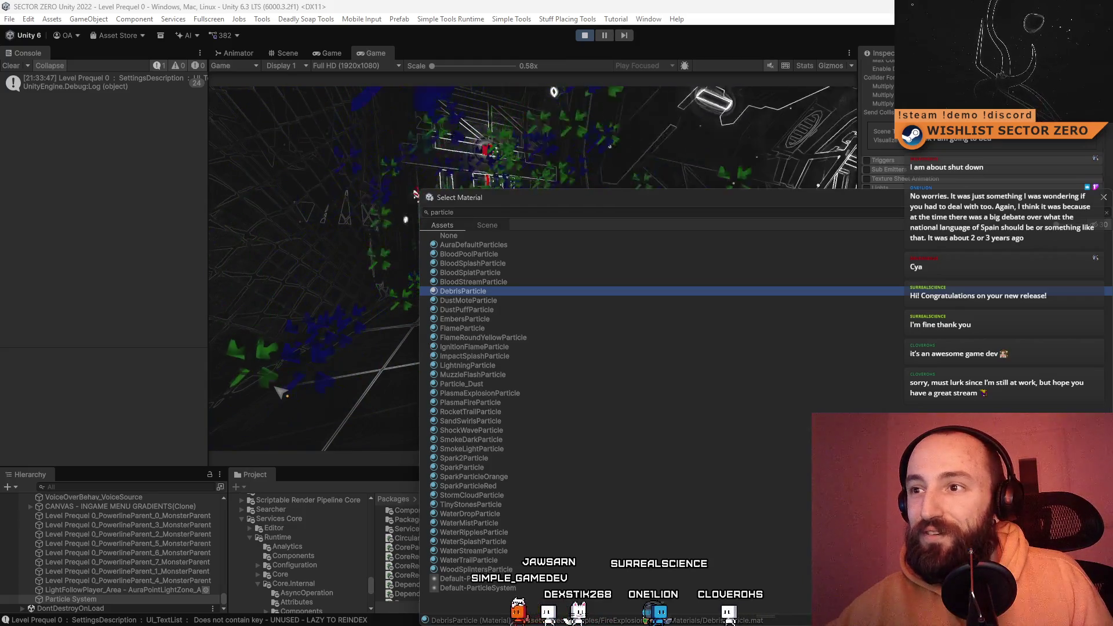
left_click(493, 300)
left_click(492, 308)
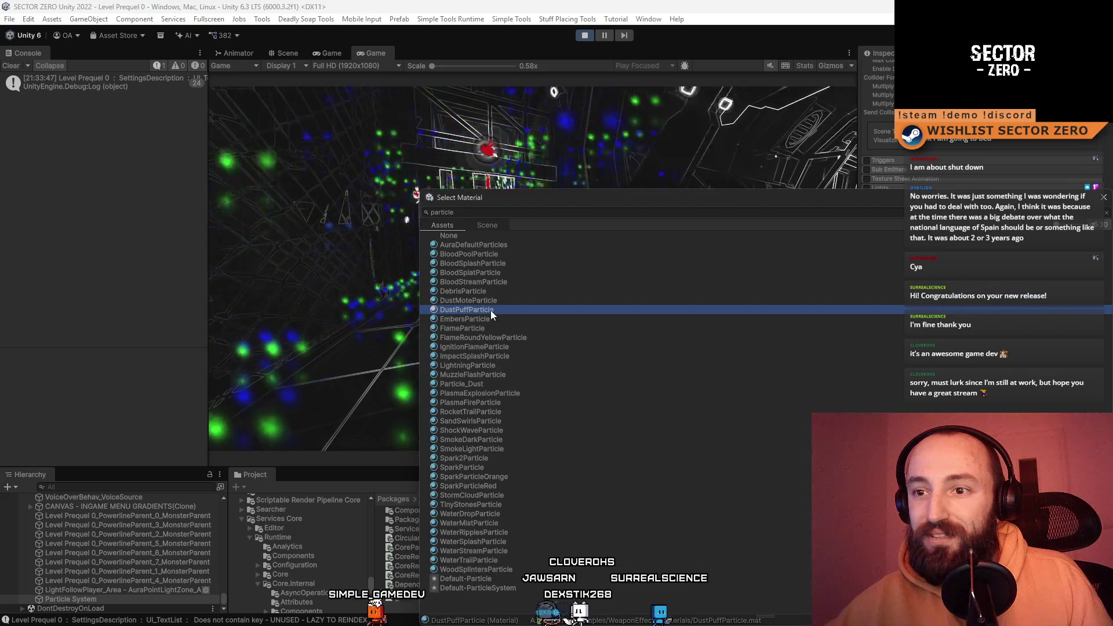
left_click(489, 319)
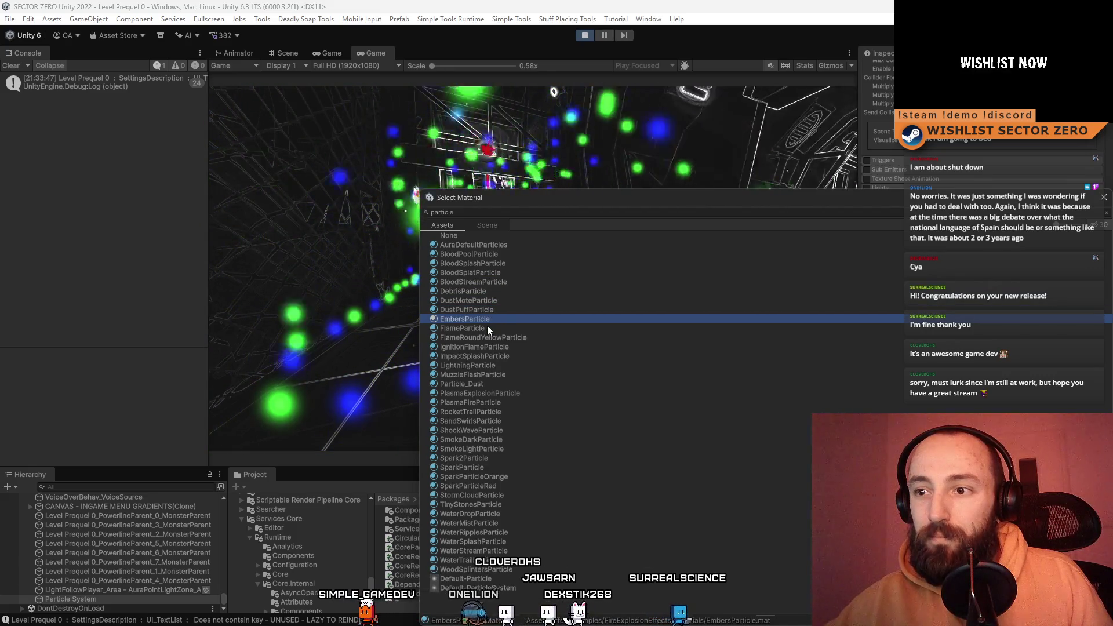
left_click(487, 326)
left_click(500, 317)
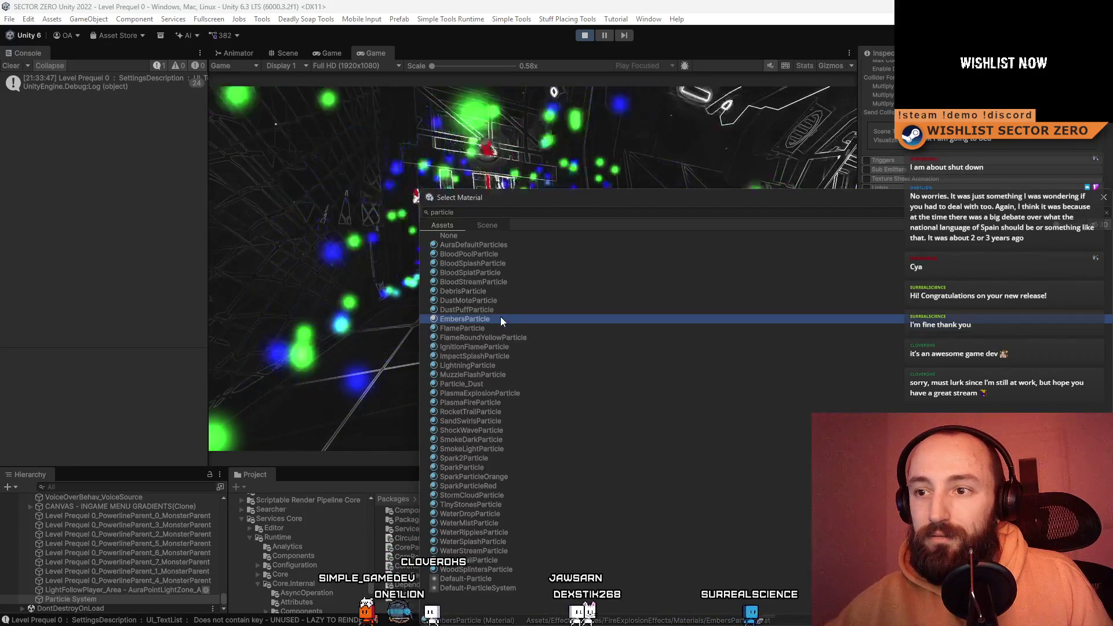
left_click(499, 330)
left_click(497, 337)
left_click(493, 347)
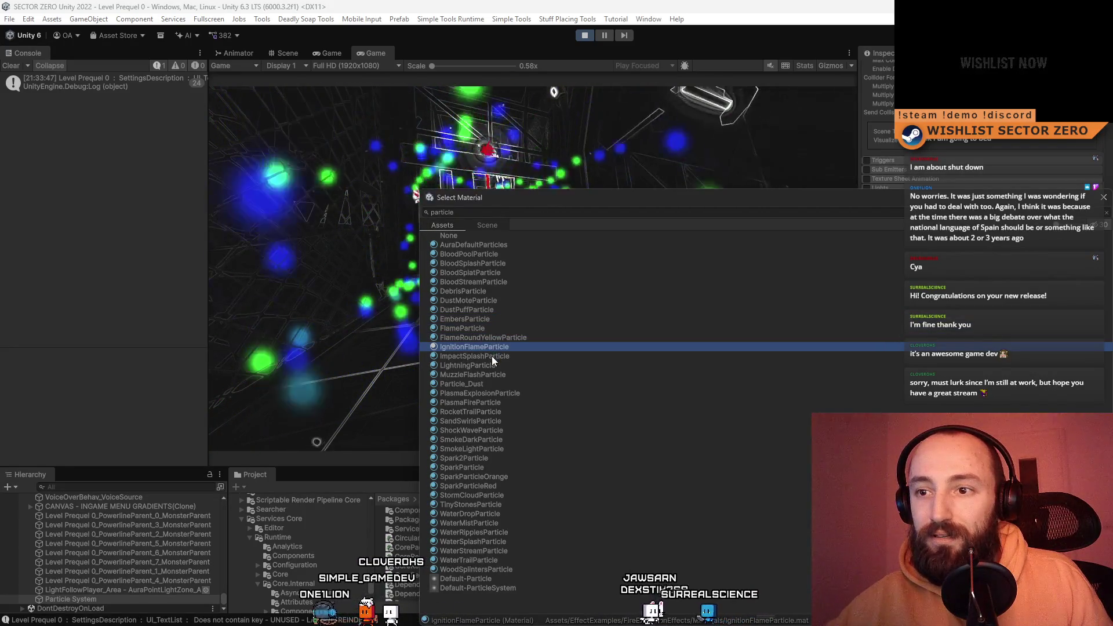
left_click(507, 357)
left_click(496, 365)
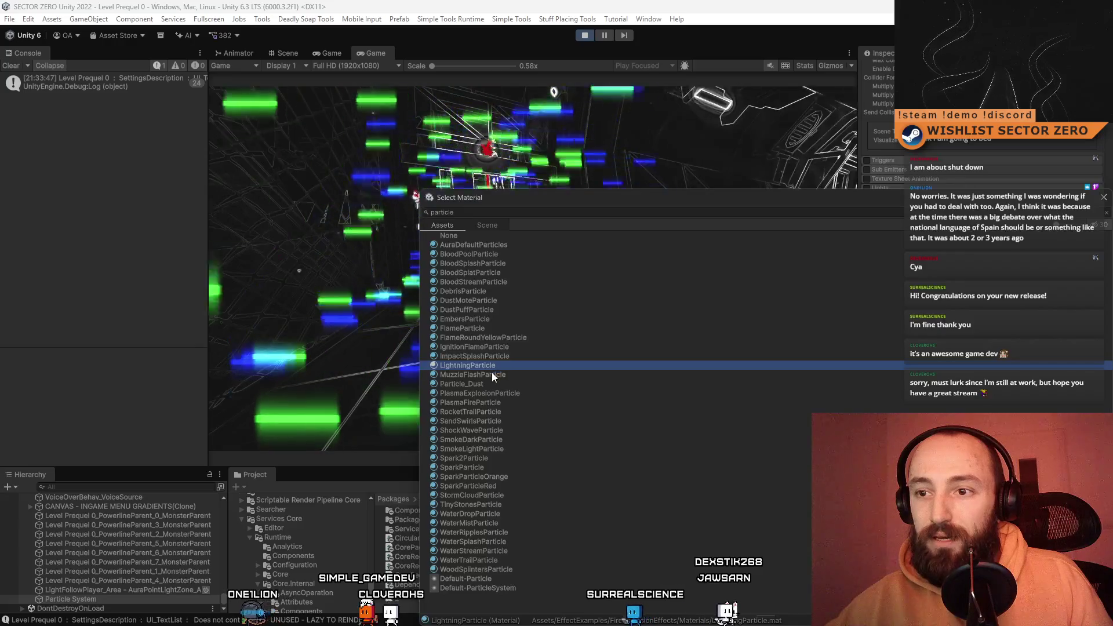
left_click(495, 374)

= Exercise =
All records are to be reproduced exactly; the pictures are to be omitted.

= Solution below =
left_click(493, 300)
left_click(492, 308)
left_click(489, 319)
left_click(487, 326)
left_click(500, 317)
left_click(499, 330)
left_click(497, 337)
left_click(493, 347)
left_click(507, 357)
left_click(496, 365)
left_click(495, 374)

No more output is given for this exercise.